┌─ Provided passage

And then I did finish. On time. Which was particularly beautiful because there were many moments of despair when I thought to myself: there isn’t a single chance in hell I’ll get around to processing all this data, then analyzing it with any sort of precision and then also writing thousands upon thousands of coherent words. But I did it. I finished on time, I got a very nice – nothing like I had secretly hoped for, but I have recently learned to be more humble about this kind of thing so it’s fine – grade and now I had the time to apply for all of the dream jobs and ‘now’ jobs, and everything in between because, world, this master of science is fucking ready for you.

But, as these things usually go, I haven’t quite figured out how to get hired yet. Much to my surprise – because I’m a humble motherfucker like that – I seem to be quite hirable. At least in theory. It’s probably more accurate to say I’m ‘interviewable’, at this point. I have good credentials, international work and research experience, I speak languages, bla bla bla. And yet here I am: one and a half months’ worth of interviews and niente. The first interview was a disaster. The job looked amazing on paper and would literally solve all of my current problems: Finding a research-related job, tick! Attain work experience in an international nonprofit, tick! Great benefits, tick! It was like my to-do list would be done in one go. So I was pretty excited and moderately nervous. ‘Moderately’ is probably an understatement, to be honest.

└─
┌─ Given data

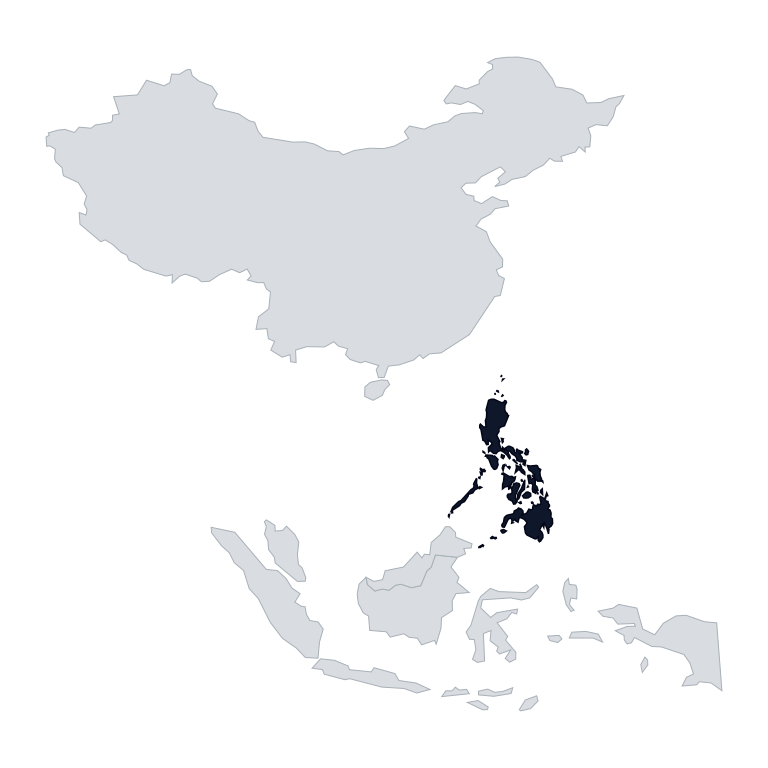 map of Philippines with Indonesia, China and Malaysia greyed out
{"feature_id": "PHL", "entity_name": "Philippines", "entity_type": "country or territory", "adm_level": 0, "iso_a3": "PHL", "parent_name": "Asia", "parent_adm1": "", "projection": "albers", "projection_center": [122.681, 12.951], "detail": "fine", "context": "with_neighbors", "style": "filled", "palette": "ink", "viewbox_px": 768, "rotation_deg": 0, "n_neighbors": 3, "source": "natural_earth", "source_scale": "50m", "svg_char_len": 12216}
<svg xmlns="http://www.w3.org/2000/svg" viewBox="0 0 768 768"><path d="M716.7,622.9L721.9,690.7L711.1,683.0L699.3,681.7L696.7,684.8L682.1,686.0L686.5,677.3L693.5,674.0L689.9,662.9L683.9,654.5L661.3,646.9L651.9,646.5L634.5,637.5L631.4,642.8L627.1,643.9L624.3,640.1L624.1,635.5L615.3,630.7L627.3,626.4L635.3,626.3L634.3,623.5L617.8,624.1L613.1,618.0L603.0,616.3L598.1,611.2L613.1,608.1L618.7,604.4L636.9,608.1L642.7,629.0L654.7,634.8L663.5,623.1L676.1,615.9L686.1,615.3L704.5,621.7L716.7,622.9ZM536.6,695.8L538.1,700.9L530.6,708.6L520.7,710.9L519.3,709.7L525.3,700.0L536.6,695.8ZM642.3,672.4L640.8,664.6L644.9,657.1L647.6,660.1L647.8,665.0L642.3,672.4ZM457.5,557.3L451.0,567.0L459.0,577.4L457.0,582.4L469.2,592.5L456.0,593.6L452.2,600.8L452.5,610.5L441.5,617.6L441.0,628.2L436.2,644.2L434.6,640.4L421.6,644.8L417.4,638.2L409.3,637.4L403.8,633.8L390.2,637.1L386.3,631.8L369.7,630.4L368.6,616.1L363.2,612.8L358.3,603.4L357.2,594.0L359.1,584.1L366.0,577.3L367.5,584.6L374.8,591.0L382.1,589.1L389.1,590.2L395.8,585.1L401.2,584.3L411.6,587.7L420.7,585.7L426.9,570.9L431.2,567.2L435.4,555.0L457.5,557.3ZM585.8,631.4L598.3,634.1L602.6,642.1L592.9,638.0L569.3,638.0L571.8,632.2L585.8,631.4ZM557.8,642.5L549.9,640.6L547.6,636.1L559.1,635.4L561.9,638.9L557.8,642.5ZM568.4,578.5L569.3,584.4L575.9,585.2L577.1,589.6L576.7,599.0L570.9,598.0L569.4,604.6L574.1,610.2L571.0,611.5L566.3,604.8L562.8,591.2L564.8,582.5L568.4,578.5ZM499.0,591.6L525.8,592.6L536.7,584.7L538.7,587.1L529.8,597.9L521.5,600.0L510.7,597.9L482.4,599.8L480.7,607.9L490.7,617.5L496.7,612.7L517.6,609.1L516.7,614.0L511.8,612.5L507.0,618.7L497.1,622.8L507.7,636.4L505.6,640.1L515.8,652.2L515.7,659.1L509.7,662.2L505.2,658.5L510.7,649.9L499.5,654.0L496.7,651.1L498.2,647.0L490.1,640.8L491.0,630.5L483.4,633.6L484.6,661.0L477.4,662.4L472.5,659.3L475.9,649.7L474.3,639.5L469.5,639.3L466.1,632.0L470.9,625.2L478.4,600.7L480.8,596.3L490.3,588.4L499.0,591.6ZM482.6,709.8L467.3,702.4L478.1,700.6L488.2,706.9L487.5,709.6L482.6,709.8ZM494.8,692.3L502.5,691.5L512.8,687.7L511.1,693.5L493.8,696.3L478.5,694.9L478.5,691.2L487.6,689.1L494.8,692.3ZM459.4,690.1L466.5,689.3L469.3,693.7L441.7,696.6L445.8,690.8L452.1,690.8L455.3,687.2L459.4,690.1ZM348.0,665.9L349.4,669.7L371.3,671.9L374.0,667.7L395.0,673.6L398.9,680.5L416.0,683.0L430.0,689.5L416.7,693.0L404.2,688.5L381.9,687.1L349.7,678.7L344.9,679.7L324.2,674.2L322.5,669.6L312.1,668.2L320.6,658.8L334.4,660.3L348.0,665.9ZM305.1,606.8L306.4,614.3L309.9,620.5L318.1,622.0L323.2,629.1L319.5,642.0L318.0,658.2L305.3,657.5L296.4,648.1L282.5,638.4L270.3,622.4L258.2,598.4L249.2,588.6L243.5,570.4L234.2,562.7L229.4,552.9L221.7,546.0L211.6,532.9L211.2,527.3L234.8,532.3L266.3,569.4L277.5,570.6L286.2,578.7L292.0,588.1L300.1,593.7L294.9,602.1L301.1,606.2L305.1,606.8Z" fill="#d9dde1" stroke="#a8b0b8" stroke-width="1"/><path d="M373.0,400.3L364.7,396.4L364.9,387.0L370.3,382.3L381.7,379.9L387.6,380.4L389.7,384.7L385.0,389.3L382.3,395.4L373.0,400.3ZM112.4,120.6L112.6,115.2L119.3,113.9L113.6,96.7L137.5,94.9L146.5,80.2L164.2,85.8L169.9,82.6L171.6,74.1L179.3,74.3L187.0,69.7L190.6,69.5L192.2,75.7L199.3,81.3L211.9,86.2L217.4,94.0L212.5,103.9L215.4,108.2L238.5,113.8L249.1,120.7L254.7,122.3L258.1,131.3L263.0,137.3L292.5,142.1L305.0,141.9L314.2,144.0L327.6,150.8L339.0,151.6L343.0,154.9L354.3,150.5L369.7,148.2L383.8,148.6L394.9,145.9L408.6,138.4L404.4,131.7L409.5,126.0L424.3,129.2L433.7,124.8L448.0,121.7L454.9,115.9L461.5,113.5L475.0,112.6L482.3,113.7L483.3,110.6L475.0,104.3L467.7,101.4L460.5,104.5L451.5,102.9L446.2,103.9L443.9,100.3L455.3,85.6L466.2,89.0L479.2,83.9L479.2,80.2L487.5,71.6L492.6,69.0L492.5,64.5L487.6,62.6L495.1,58.7L506.3,57.3L518.3,57.1L531.9,59.4L539.9,62.2L552.3,78.7L555.9,86.9L571.9,89.2L582.9,95.0L586.9,103.0L600.9,102.5L608.8,98.7L623.9,95.5L619.4,103.6L615.9,106.9L613.2,116.8L607.3,125.8L596.0,124.6L588.1,128.1L590.8,135.8L589.8,146.8L585.0,147.2L585.2,152.0L579.0,146.6L575.4,152.0L560.9,156.4L562.5,161.3L554.3,161.1L549.8,158.2L543.4,165.1L533.0,170.3L525.3,176.6L512.0,179.4L505.0,184.0L494.7,186.6L499.8,182.1L497.8,178.3L505.4,171.8L500.4,166.8L481.3,176.7L475.4,182.9L466.0,183.2L461.1,187.7L466.0,194.4L473.8,196.2L474.1,200.6L481.6,203.6L492.4,196.6L500.9,200.5L507.2,200.8L508.7,206.0L495.1,208.7L490.5,214.1L481.1,219.0L476.0,226.0L486.4,231.7L490.1,241.8L502.7,259.2L502.5,266.9L496.3,269.8L498.6,275.4L504.4,278.6L500.3,295.5L494.7,296.5L469.5,334.5L441.0,352.9L429.5,353.8L423.1,358.5L419.7,354.8L413.7,360.0L399.2,364.9L388.3,366.1L384.2,377.4L378.5,377.7L376.2,369.7L378.8,365.6L365.3,361.4L360.3,362.9L350.2,359.5L345.6,354.8L347.6,348.7L338.4,346.1L333.8,341.7L324.7,346.9L306.6,346.7L295.6,350.1L296.1,362.6L290.7,361.8L290.0,354.7L282.3,357.2L270.8,350.1L274.6,341.4L268.4,338.7L266.9,328.6L256.0,329.4L258.5,316.8L268.8,308.8L270.5,291.9L266.4,289.0L263.7,282.5L257.8,282.7L247.3,280.0L251.1,276.0L247.1,269.0L239.6,272.7L231.6,269.2L219.5,274.6L209.5,281.3L201.4,281.7L197.4,278.3L185.4,274.1L179.7,276.1L172.1,283.0L172.4,274.7L166.1,276.1L143.9,269.4L136.5,263.7L129.2,260.5L126.6,255.0L121.4,252.6L112.5,244.3L105.2,239.9L100.8,241.7L80.0,224.2L79.2,212.5L85.9,215.0L87.1,209.9L84.2,204.1L86.6,196.0L78.3,182.6L63.4,175.7L62.0,167.7L55.8,161.8L54.6,158.7L55.3,149.2L50.0,145.9L46.7,146.3L46.1,137.0L49.2,135.3L48.3,132.9L58.1,130.1L64.9,129.4L74.5,132.5L79.1,127.2L91.3,128.2L95.2,125.0L110.8,122.5L112.4,120.6Z" fill="#d9dde1" stroke="#a8b0b8" stroke-width="1"/><path d="M264.4,521.7L266.4,519.9L274.9,525.4L275.2,531.1L282.5,530.4L286.5,526.2L294.8,534.5L298.8,542.1L297.4,554.3L298.5,564.5L302.1,567.8L305.8,577.6L305.3,581.2L297.4,581.4L275.2,563.0L274.4,557.4L268.6,549.6L267.9,540.5L264.5,534.3L266.3,526.5L264.4,521.7ZM457.5,557.3L435.4,555.0L431.2,567.2L426.9,570.9L420.7,585.7L411.6,587.7L401.2,584.3L395.8,585.1L389.1,590.2L382.1,589.1L374.8,591.0L367.5,584.6L366.0,577.3L373.9,581.4L382.6,579.7L385.2,570.7L403.4,567.1L417.2,552.1L422.0,557.9L424.4,554.2L429.7,554.7L431.2,542.5L439.8,535.1L445.5,526.7L449.9,526.8L455.4,532.4L455.8,537.2L472.0,543.8L471.1,548.0L463.8,548.4L465.6,553.8L457.5,557.3Z" fill="#d9dde1" stroke="#a8b0b8" stroke-width="1"/><path d="M493.9,399.2L501.6,402.7L503.6,402.3L504.7,400.6L505.9,400.9L506.5,402.4L505.0,405.2L504.7,409.6L505.6,412.1L507.2,413.5L507.4,414.9L508.6,415.5L504.5,425.8L500.9,427.0L498.9,428.6L499.0,431.5L496.7,435.3L499.9,441.7L499.1,442.3L499.1,443.4L500.6,448.0L502.1,449.6L505.3,450.6L506.1,449.9L505.2,448.2L508.2,446.3L509.7,446.3L512.9,447.8L514.4,450.3L514.7,452.6L516.1,452.6L516.8,451.6L516.4,450.1L517.0,449.1L518.2,450.2L522.3,451.6L522.7,452.0L522.2,452.9L519.5,453.7L522.3,457.8L522.0,459.6L525.8,460.4L524.9,465.5L523.0,464.2L523.7,461.7L520.3,461.8L516.9,460.3L516.8,458.4L515.4,456.0L512.2,454.0L509.4,450.8L508.0,451.1L508.4,453.6L510.1,456.5L510.2,458.0L509.4,458.7L507.0,455.1L503.8,452.2L500.7,450.5L497.8,451.5L496.1,453.7L493.5,453.3L490.8,451.0L489.6,450.8L488.6,451.9L488.4,447.7L491.7,444.4L491.9,442.7L488.2,440.1L488.2,444.4L486.6,444.7L484.6,441.0L482.9,440.3L481.0,429.5L479.7,427.6L479.8,424.9L480.4,424.1L483.8,427.2L486.0,426.6L485.4,420.7L486.5,417.3L486.7,412.7L486.1,409.8L488.6,400.3L490.9,399.3L493.9,399.2ZM546.1,501.0L548.1,501.5L548.1,503.1L549.4,505.0L549.5,506.2L547.6,508.9L550.1,510.1L551.1,513.2L550.9,517.2L552.4,518.9L552.6,523.6L551.1,526.2L548.5,528.0L549.0,529.3L548.5,533.9L546.8,528.1L544.4,522.8L542.9,523.6L539.6,529.9L541.9,532.3L542.9,534.9L542.9,537.6L540.6,541.1L539.4,541.8L538.2,540.1L538.1,536.7L536.0,538.9L534.8,538.8L527.0,535.0L525.5,533.1L524.4,526.7L526.7,523.7L526.8,522.3L524.2,519.3L520.9,517.7L519.1,517.8L518.0,522.2L515.7,520.8L514.8,519.0L513.6,520.7L512.0,520.9L511.5,518.7L509.6,518.3L508.0,519.7L504.4,527.2L502.5,527.0L501.8,525.8L502.0,524.4L503.4,522.7L504.3,517.8L505.5,516.3L507.1,515.2L512.7,514.0L513.7,513.3L514.3,510.9L517.4,509.4L518.4,508.0L521.1,508.9L522.9,510.9L523.2,513.6L521.9,515.0L522.4,515.1L526.7,513.1L528.9,509.1L531.2,509.9L532.4,509.4L533.0,506.0L533.9,504.9L536.8,506.1L537.5,504.3L540.7,504.4L541.0,503.0L539.7,497.3L540.3,496.3L544.7,498.9L546.1,501.0ZM515.1,504.0L513.6,504.1L512.3,501.2L509.0,499.5L507.4,497.1L507.2,495.7L508.0,494.2L510.6,493.9L512.1,492.8L511.7,488.2L513.2,486.1L513.5,484.0L516.4,482.9L519.1,483.6L519.8,485.2L515.4,495.3L515.3,498.1L517.1,501.7L515.1,504.0ZM537.5,465.9L538.4,468.1L540.7,469.5L539.9,472.2L540.3,476.1L541.6,479.1L541.2,480.0L542.6,480.8L542.9,482.1L541.8,481.2L537.6,481.1L535.4,478.9L534.1,476.6L534.9,474.3L533.8,474.2L531.5,471.5L529.1,470.1L527.4,465.5L530.3,466.0L536.5,465.4L537.5,465.9ZM503.3,473.0L509.5,476.6L511.9,476.3L512.9,477.0L512.5,477.9L515.4,476.9L514.9,479.6L513.8,481.5L511.6,482.9L511.2,484.7L508.6,486.2L505.1,486.9L502.5,488.9L502.6,484.2L503.5,481.7L504.1,475.7L503.7,474.8L501.8,474.1L502.1,473.4L503.3,473.0ZM459.6,505.6L451.2,511.1L452.7,507.3L458.6,501.6L461.1,500.5L471.0,489.6L473.2,488.3L474.2,486.0L473.6,484.3L474.1,482.8L476.3,478.8L476.8,479.2L476.5,483.1L478.1,488.1L474.7,490.0L472.8,492.9L468.3,494.4L468.2,496.0L464.5,501.6L461.2,503.2L459.6,505.6ZM486.1,455.0L492.2,455.4L493.7,456.6L494.6,456.0L498.0,459.4L497.4,461.5L498.1,464.8L496.6,468.5L494.9,469.4L493.6,469.0L491.5,466.1L488.7,458.9L487.2,457.9L486.7,456.4L485.4,456.2L486.1,455.0ZM527.9,476.9L531.2,479.3L533.1,478.3L534.3,478.6L535.3,480.4L535.2,485.0L536.9,486.7L538.0,490.3L536.7,490.7L536.7,491.6L535.0,489.6L535.5,493.3L532.8,491.8L532.3,488.9L532.8,485.1L531.5,483.1L529.1,483.6L527.9,476.9ZM519.0,498.3L517.3,500.1L517.1,499.4L517.8,494.1L521.3,488.6L524.8,479.8L524.5,489.3L521.2,492.3L519.0,498.3ZM530.8,496.0L528.3,497.8L525.8,498.1L523.8,497.9L522.5,495.8L526.3,492.2L528.0,492.0L530.6,493.4L530.8,496.0ZM519.6,466.9L523.3,469.9L524.8,472.1L524.8,474.5L521.4,472.3L521.5,471.8L518.7,469.4L515.3,472.6L516.5,467.5L516.2,465.4L519.6,466.9ZM528.6,451.2L527.7,454.5L526.1,454.9L524.6,453.5L525.5,452.1L525.5,450.0L526.6,448.9L528.6,451.2ZM503.8,532.9L502.4,533.0L500.8,530.8L501.0,530.3L503.5,529.5L506.4,531.0L503.8,532.9ZM482.8,469.8L484.1,469.3L485.3,470.8L485.0,471.6L481.8,471.6L480.3,469.5L480.5,468.4L482.8,469.8ZM501.6,454.6L504.3,455.7L504.3,456.8L503.1,458.6L501.2,457.2L501.6,454.6ZM492.3,536.5L494.2,537.5L496.2,537.5L496.4,538.2L495.1,538.9L494.3,538.1L491.1,538.6L490.6,538.0L492.3,536.5ZM542.6,494.5L540.5,492.3L540.8,490.2L542.3,488.8L542.6,494.5ZM504.6,464.6L503.1,470.6L502.2,468.2L503.0,465.2L504.6,464.6ZM483.6,545.5L483.0,546.5L482.2,546.0L480.4,547.4L478.9,547.5L479.0,546.8L482.7,544.7L483.6,545.5ZM503.4,438.8L502.8,440.0L503.3,441.5L502.4,442.6L501.4,438.4L503.4,438.8ZM509.9,488.6L508.7,489.1L508.7,487.1L510.5,485.6L510.9,486.6L509.9,488.6ZM482.1,474.9L481.1,475.1L480.2,472.2L482.1,472.6L482.1,474.9ZM530.8,477.3L529.5,477.4L528.2,475.4L529.8,475.2L530.8,477.3ZM510.2,467.1L509.4,468.7L507.5,466.8L509.4,466.4L510.2,467.1ZM546.6,496.1L545.9,495.3L546.7,492.9L547.8,495.7L546.6,496.1ZM514.1,459.6L517.6,464.1L513.1,460.2L513.2,459.6L514.1,459.6ZM481.6,487.4L479.3,488.6L479.0,487.5L479.9,486.6L481.6,487.4ZM520.8,501.7L521.3,503.3L520.3,503.6L519.0,502.6L520.8,501.7ZM520.3,464.4L521.9,467.8L519.9,464.8L520.3,464.4ZM449.6,514.3L449.0,517.1L448.4,516.2L448.7,514.5L449.6,514.3ZM533.2,503.1L532.9,503.7L531.7,503.2L531.5,502.2L532.4,502.0L533.2,503.1ZM544.0,525.0L543.8,527.5L542.9,525.7L543.2,524.4L544.0,525.0ZM484.7,452.5L484.8,453.2L483.0,452.1L483.0,451.4L484.7,452.5ZM537.6,492.4L538.3,494.4L536.6,491.9L537.6,492.4ZM503.1,395.5L501.4,396.7L502.6,394.9L503.1,395.5ZM502.6,447.3L504.9,449.7L502.6,448.1L502.6,447.3ZM498.3,391.0L498.4,392.0L496.7,391.1L496.9,390.6L498.3,391.0ZM480.1,476.9L479.8,478.5L478.7,477.9L478.7,477.4L480.1,476.9ZM511.8,522.0L513.1,522.7L511.6,523.2L511.8,522.0ZM533.5,476.2L533.3,476.7L532.7,476.3L532.1,474.9L533.5,476.2ZM521.8,479.7L522.4,481.1L521.6,481.1L521.2,480.1L521.8,479.7ZM452.6,512.8L451.9,513.0L451.8,511.6L452.6,511.9L452.6,512.8ZM545.7,498.0L545.1,497.7L545.6,496.2L545.9,497.0L545.7,498.0ZM495.1,393.0L495.4,394.8L494.8,393.9L495.1,393.0ZM503.6,379.0L502.4,380.2L502.6,379.1L503.6,379.0ZM501.7,374.9L501.5,376.4L501.1,376.4L501.7,374.9ZM528.5,486.8L527.5,487.1L528.0,486.0L528.5,486.8ZM506.1,465.3L505.8,466.3L506.0,465.3L506.1,465.3Z" fill="#0f172a" stroke="#020617" stroke-width="1.5"/></svg>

└─

Task requirements
(1) Answer each question from the job-search passage.
(a) Did the writer finish the work on time?
(b) For how long has the writer been interviewing?
(c) How does the writer describe the first interview?
(2) List every point the job-search passage marks with "tick!" in its description of the first job.
(3) Carry on writing the job-search passage from the point where it stops.

Results by task
(1)
(a) Yes, the writer finished on time.
(b) One and a half months.
(c) As a disaster.

(2)
- Finding a research-related job
- Attain work experience in an international nonprofit
- Great benefits

(3)
I bought a blouse for this interview. I rehearsed how I would explain my education and work experience. I tried to use all the tips I’d read on multiple websites and specifically stuck to the idea that one should think of interviews simply as “meetings” so you don’t feel so nervous. By the time I left my house – ridiculously early, of course – I felt ready. Ish.

So I’m sitting across this very odd and clearly stressed out man who would be my direct boss – who also seems convinced that his mission in life is to make me run for the door glad I didn’t have to work in this place. His own boss is also there and she varies between smiling and seriousness in a way that makes me incredibly uncomfortable. As I’m answering the millionth question about how well I deal with pressure and stress – like I said, they were working hard to make me hate this job – I start thinking how funny it is that I had just spent two years interviewing people for my research and now I’m the one being interviewed and observed for the nuances in my answers.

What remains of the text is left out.